When the noisy and martial ardor, evoked by the boastful words of the brenn of the tribe of Karnak had subsided, the traveler was seen sitting in somber silence. He looked up and said:
"Very well, one more and last story, but let this one fall upon the hearts of you all like burning brass, seeing that the wise words of this household's matron have proved futile."
All looked with surprise at the stranger, who with somber and severe mien began his story with these words:
"Once upon a time, as far back as two or three thousand years, there lived a family here in Gaul. Whence did it come, to fill the vast solitudes that to-day are so populous? It doubtlessly came from the heart of Asia, that ancient cradle of the human races, now, however, hidden in the night of antiquity. That family ever preserved a type peculiar to itself, and found with no other people of the world. Loyal, hospitable, generous, vivacious, gay, inclined to humor, loving to tell, above all, to hear stories, intrepid in battle, daring death more heroically than any other nation, because its religion taught it what death was—such were that family's virtues. Giddy-headed, vagabond, presumptuous, inconsistent, curious after novelty, and greedier yet of seeing than of conquering unknown countries, as easily uniting as falling apart, too proud and too fickle to adjust its opinions to those of its neighbors, or if consenting thereto, incapable of long marching in concert with them, although common and vital interests be at stake—such are that family's vices. In point of its virtues and in point of its vices, thus has it always been since the remotest centuries; thus is it to-day; thus will it be to-morrow."
"Oh, oh! If I am not much mistaken," broke in the brenn smiling, "all of us, Gauls though we may be, must have some cousin red with that family."
"Yes," said the stranger, "to its own misfortune—and to the joy of its enemies—such has been and such is to-day the character of our own people!"
"But at least admit, despite such a character, the dear Gallic people has made its way well through the world.
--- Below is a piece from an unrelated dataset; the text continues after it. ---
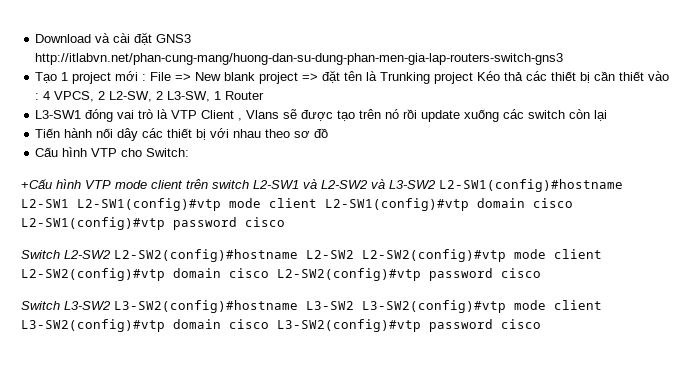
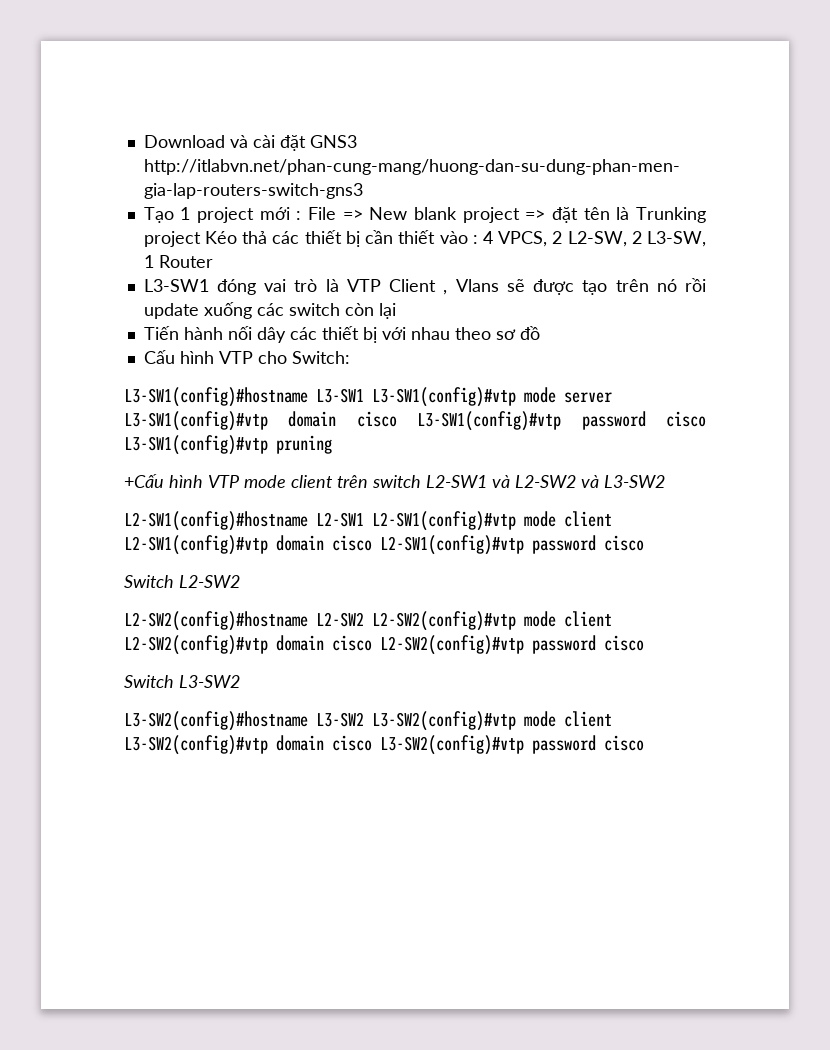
(190, 152) none -> [124,387,612,407] [124,411,706,431] [124,435,332,455] // L3-SW1(config)#hostname L3-SW1 L3-SW1(config)#vtp mode server L3-SW1(config)#vtp domain cisco L3-SW1(config)#vtp password cisco L3-SW1(config)#vtp pruning
(436, 184) none -> (665, 481) //
(111, 254) none -> (240, 581) //
(111, 305) none -> (240, 681) //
Few are the countries where the inquisitive vagabond, as you call it, did not promenade his shoes, with his nose in the air, his sword at his side—"
"You are right. Such is its spirit of adventure: always marching ahead towards the unknown, rather than to stop and build. Thus, to-day, one-third of Gaul is in the hands of the Romans, while some centuries ago the Gallic race occupied through its headlong conquests, besides Gaul, England, Ireland, upper Italy, the banks of the Danube, and the countries along the sea border as far east and north as Denmark. Nor yet was that enough. It looked as if our race was to spread itself over the whole world. The Gauls of the Danube went into Macedonia, into Thrace, into Thessaly. Others of them crossed the Bosphorus and the Hellespont, reached Asia Minor, founded New Gaul, and thus became the arbiters of all the kingdoms of the East."